Atonement, doing a good thing to offset a bad one, is a tradition from time immemorial. Kings and aristocrats used to build cathedrals to atone for their sins. My equivalent is breakfast in bed for my wife when I fail to wake up at Tunbridge Wells station after an evening in London and end up somewhere due south on the Hastings line.

In the latest variation on the theme, businesses and other organisations can atone for their environmental sins by buying so-called carbon credits, with the money used to pay for environmentally beneficial schemes that in some way mitigate carbon emissions. Every credit you buy effectively allows you to emit a specified volume of CO2. They’re particularly favoured by transport companies, especially airlines, but recently a UK school declared itself to be the first in the country to go “carbon neutral”, a feat it achieved by reducing some CO2 emissions and offsetting the remainder with carbon credits.

Whether you approve of what’s becoming a multi-million dollar international trade – and some green groups slam carbon credits as a licence to pollute – the scheme is clearly here to stay. And that has important implications for the international timber sector.

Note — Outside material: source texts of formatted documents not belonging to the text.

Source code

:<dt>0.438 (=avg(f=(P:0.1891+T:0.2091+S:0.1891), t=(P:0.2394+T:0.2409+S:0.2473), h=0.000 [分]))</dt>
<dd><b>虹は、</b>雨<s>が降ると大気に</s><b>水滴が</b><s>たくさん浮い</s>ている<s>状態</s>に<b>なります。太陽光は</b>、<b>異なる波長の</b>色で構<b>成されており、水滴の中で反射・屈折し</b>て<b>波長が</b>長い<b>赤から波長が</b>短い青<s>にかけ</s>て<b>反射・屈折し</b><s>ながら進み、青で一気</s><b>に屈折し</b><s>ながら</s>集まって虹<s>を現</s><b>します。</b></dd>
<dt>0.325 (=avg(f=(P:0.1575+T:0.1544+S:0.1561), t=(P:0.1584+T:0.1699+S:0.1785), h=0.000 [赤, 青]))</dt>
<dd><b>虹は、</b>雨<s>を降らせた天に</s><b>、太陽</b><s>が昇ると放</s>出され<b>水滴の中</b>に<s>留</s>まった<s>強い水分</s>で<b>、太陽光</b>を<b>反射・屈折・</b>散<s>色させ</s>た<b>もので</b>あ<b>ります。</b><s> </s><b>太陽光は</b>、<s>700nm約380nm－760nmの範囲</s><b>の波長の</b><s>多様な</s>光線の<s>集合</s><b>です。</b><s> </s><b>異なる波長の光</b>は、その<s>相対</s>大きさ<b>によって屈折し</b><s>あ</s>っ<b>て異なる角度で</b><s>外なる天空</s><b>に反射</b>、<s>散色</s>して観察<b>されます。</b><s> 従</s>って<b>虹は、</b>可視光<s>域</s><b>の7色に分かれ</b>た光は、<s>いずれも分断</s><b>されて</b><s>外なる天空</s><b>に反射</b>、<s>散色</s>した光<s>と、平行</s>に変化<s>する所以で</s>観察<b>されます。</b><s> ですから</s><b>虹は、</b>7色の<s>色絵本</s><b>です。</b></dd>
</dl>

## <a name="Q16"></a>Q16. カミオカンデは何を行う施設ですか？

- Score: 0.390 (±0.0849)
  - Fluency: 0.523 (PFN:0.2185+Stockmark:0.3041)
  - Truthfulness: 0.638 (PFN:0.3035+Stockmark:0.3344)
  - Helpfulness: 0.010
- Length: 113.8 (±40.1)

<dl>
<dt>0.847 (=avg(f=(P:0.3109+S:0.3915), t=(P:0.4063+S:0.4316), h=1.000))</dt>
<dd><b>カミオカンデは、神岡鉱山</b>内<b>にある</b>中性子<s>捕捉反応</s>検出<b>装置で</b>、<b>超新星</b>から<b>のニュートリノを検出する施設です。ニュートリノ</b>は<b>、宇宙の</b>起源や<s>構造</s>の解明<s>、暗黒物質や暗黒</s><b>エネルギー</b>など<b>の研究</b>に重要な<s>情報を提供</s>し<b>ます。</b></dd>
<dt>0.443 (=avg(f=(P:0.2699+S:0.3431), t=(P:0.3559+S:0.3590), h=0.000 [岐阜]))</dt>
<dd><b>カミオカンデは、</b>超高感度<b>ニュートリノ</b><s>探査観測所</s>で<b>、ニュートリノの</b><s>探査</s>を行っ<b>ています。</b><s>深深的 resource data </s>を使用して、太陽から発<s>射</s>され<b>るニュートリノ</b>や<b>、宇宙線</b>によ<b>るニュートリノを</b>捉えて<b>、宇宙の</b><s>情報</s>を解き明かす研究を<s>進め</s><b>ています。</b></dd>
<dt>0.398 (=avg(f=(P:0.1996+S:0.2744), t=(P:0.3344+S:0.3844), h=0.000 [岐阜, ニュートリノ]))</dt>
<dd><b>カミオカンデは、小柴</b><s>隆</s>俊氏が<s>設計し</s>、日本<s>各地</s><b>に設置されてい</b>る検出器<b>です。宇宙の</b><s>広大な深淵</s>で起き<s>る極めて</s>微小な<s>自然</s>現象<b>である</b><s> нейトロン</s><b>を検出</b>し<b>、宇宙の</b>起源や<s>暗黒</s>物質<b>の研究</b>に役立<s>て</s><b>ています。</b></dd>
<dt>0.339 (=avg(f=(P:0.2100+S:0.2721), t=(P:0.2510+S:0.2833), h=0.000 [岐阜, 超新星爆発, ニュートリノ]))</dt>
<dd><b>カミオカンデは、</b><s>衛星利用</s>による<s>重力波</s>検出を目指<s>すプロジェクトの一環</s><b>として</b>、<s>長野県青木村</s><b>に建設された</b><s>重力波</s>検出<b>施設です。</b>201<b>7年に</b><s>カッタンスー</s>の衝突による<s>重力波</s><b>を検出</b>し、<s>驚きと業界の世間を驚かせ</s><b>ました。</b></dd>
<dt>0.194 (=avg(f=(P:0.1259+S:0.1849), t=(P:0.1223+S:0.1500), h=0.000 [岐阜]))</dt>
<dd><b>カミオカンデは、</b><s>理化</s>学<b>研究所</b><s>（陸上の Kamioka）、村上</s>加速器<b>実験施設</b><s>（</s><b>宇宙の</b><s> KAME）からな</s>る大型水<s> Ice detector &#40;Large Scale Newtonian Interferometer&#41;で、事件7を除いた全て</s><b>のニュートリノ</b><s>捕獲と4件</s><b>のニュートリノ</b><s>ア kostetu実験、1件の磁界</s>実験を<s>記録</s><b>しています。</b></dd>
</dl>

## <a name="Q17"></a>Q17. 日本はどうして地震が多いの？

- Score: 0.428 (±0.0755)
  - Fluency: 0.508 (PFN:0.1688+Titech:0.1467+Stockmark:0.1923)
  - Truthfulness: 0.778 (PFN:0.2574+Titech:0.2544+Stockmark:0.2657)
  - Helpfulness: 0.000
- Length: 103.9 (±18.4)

A large share of carbon credit-funded environmental programmes are forest management and tree planting schemes. This could benefit the timber trade, resulting in more trees and a rising wood harvest. But the risk is that carbon credit-backed forestry reinforces public perceptions that the only value of a forest is as an environmental resource sucking up greenhouse gas. Once more the message could be “planting and preserving trees is good, cutting them down bad”.

However, the carbon credit system is still in its infancy, so the timber industry has the opportunity to turn it firmly in its favour. This means persuading governments, carbon credit scheme administrators and the public that the best forestry schemes to invest in are those that have timber production as a key part of the mix. That creates a commercial incentive to preserve and manage woodlands effectively, ensuring that they’ll help us atone for our environmental sins for generations to come.